Villa Isabel. «Cosas de mi padre en honor a su mujer, nuestra madre», me escribe Antonio en un whatsapp. Allí me espera, según lo acordado, la familia de Ramón. Leyeron hace unos días una de mis ‘intemperies’ y les emocionó. Recuerdos comunes con una familia a la que no había visto nunca. El teléfono rojo de mi abuela y la libreta donde anotaba los nombres de los pasajeros a Murcia cada semana.

Comenzamos a conversar antes incluso de sentarnos junto a la piscina en la que una libélula roja, la misma que les espera todos los veranos, según Antonio, merodea curiosa. Hablamos de Sabadell y de Murcia, de cómo entre esos dos lugares geográficos ha oscilado nuestra vida. Ellos han seguido viniendo de vacaciones a la casa de campo que construyó su padre. Isabel me muestra una foto en la que aparecen Ramón y Fernando con un grupo de hombres que participaron en su edificación. Hace 17 años, un 8 de agosto, la enfermedad se lo llevó. Ese invierno se helaron los frutales que ocupaban toda la finca. Ninguno de sus cinco hijos ha heredado el amor del padre por su cuidado, de modo que parece providencial. Dice Antonio que su padre seguramente no quería que fueran objeto de disputa entre sus hijos.

Me pregunta si conozco a los Mina. La Antoñica del Mina fue mi suegra, y tuve mucho aprecio, creo que mutuo, a sus hermanos Antonio y Pedrín, que fallecieron demasiado pronto hace demasiados años. Me habla de Juan Antonio, el hijo de Marcelina y Pedrín. No puedo sino sonreír al recordarles, siempre cariñosos y atentos, generosos y comprometidos. Personas de bien. Juan Antonio sigue siendo amigo suyo. Hablamos de su compromiso con el medio ambiente. Recordamos vivencias paralelas de infancia y juventud.

Los viajes interminables desde Sabadell hasta Murcia. La ilusión renovada en cada visita.

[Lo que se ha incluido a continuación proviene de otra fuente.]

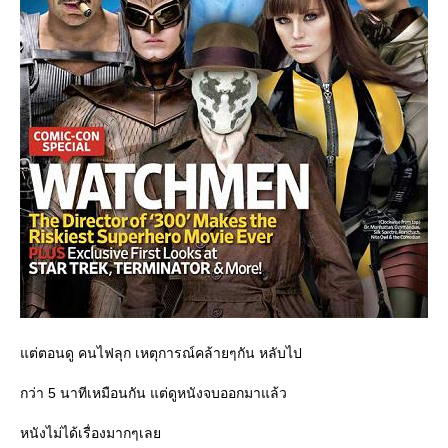
ต่ตอนดู คนไฟลุก เหตุการณ์คล้ายๆกัน หลับไป
กว่า 5 นาทีเหมือนกัน แต่ดูหนังจบออกมาแล้ว
หนังไม่ได้เรื่องมากๆเล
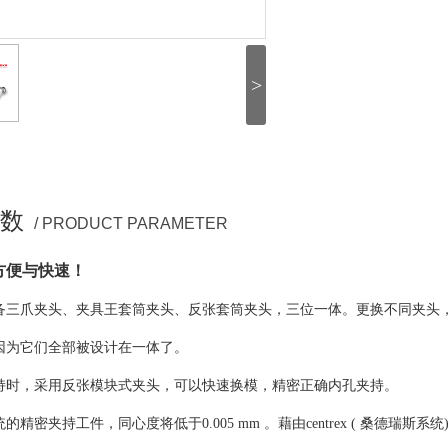
>
数
/ PRODUCT PARAMETER
方便与快速！
备三爪夹头、夹具王套筒夹头、反张套筒夹头，三位一体。更换不同夹头
因为它们全部被设计在一体了。
持时，采用反张模块式夹头，可以快速换模，精密正确内孔夹持。
的精密夹持工件，同心度将低于0.005 mm 。藉由centrex ( 桑德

El saco de zapatos de mi tía Celia aquel memorable verano del 77, en que el autocar de Ramón dejó en la carretera de Alicante a tres mujeres con 12 niños, un montón de maletas y dos carricoches de los más pequeños, Manoli y Paquico, el Apli. Tuvo que ser un espectáculo vernos subir pegados a la tapia del huerto hasta la casa de la abuela Celedonia a toda la ‘jarca’.

Una libélula reposa sospechosamente inmóvil sobre la superficie de la piscina, y Antonio intenta un rescate. Al poco, tres libélulas vuelven a acompañarnos. Probablemente la semiahogada ha resucitado. Dos rojas inician un baile hipnótico y dan vueltas velozmente alrededor de la piscina, como si celebraran su recuperación. Se une a la charla Alicia, pareja de Antonio. Ella es maestra. Hablamos de lo complicado que se presenta el inicio de curso. Y surgen en la conversación el griego y el latín, las lenguas clásicas en las que me formé y de las que vivo, la permanente amenaza de su supervivencia, y Pérez Reverte y su defensa a ultranza de la formación grecolatina. Dice Antonio que lo sigue, en zendalibros y en su columna de opinión, y que le encanta. Es él quien alude a uno de sus últimos artículos y conviene en la necesidad de que se mantengan unas lenguas que, aunque llama ‘muertas’, sustentan nuestra Cultura.

Me voy de allí con la impresión de haberme encontrado con una parte de mi pasado, y con una receta nueva que incorporaré en adelante a mi repertorio culinario: fideos a la cazuela al estilo de Isabel. Me ha encantado conocer a una mujer amable, educada, sencilla y elegante, que conoció a mis abuelos. Ayer cumplió 81 años. Ojalá cumpla muchos más.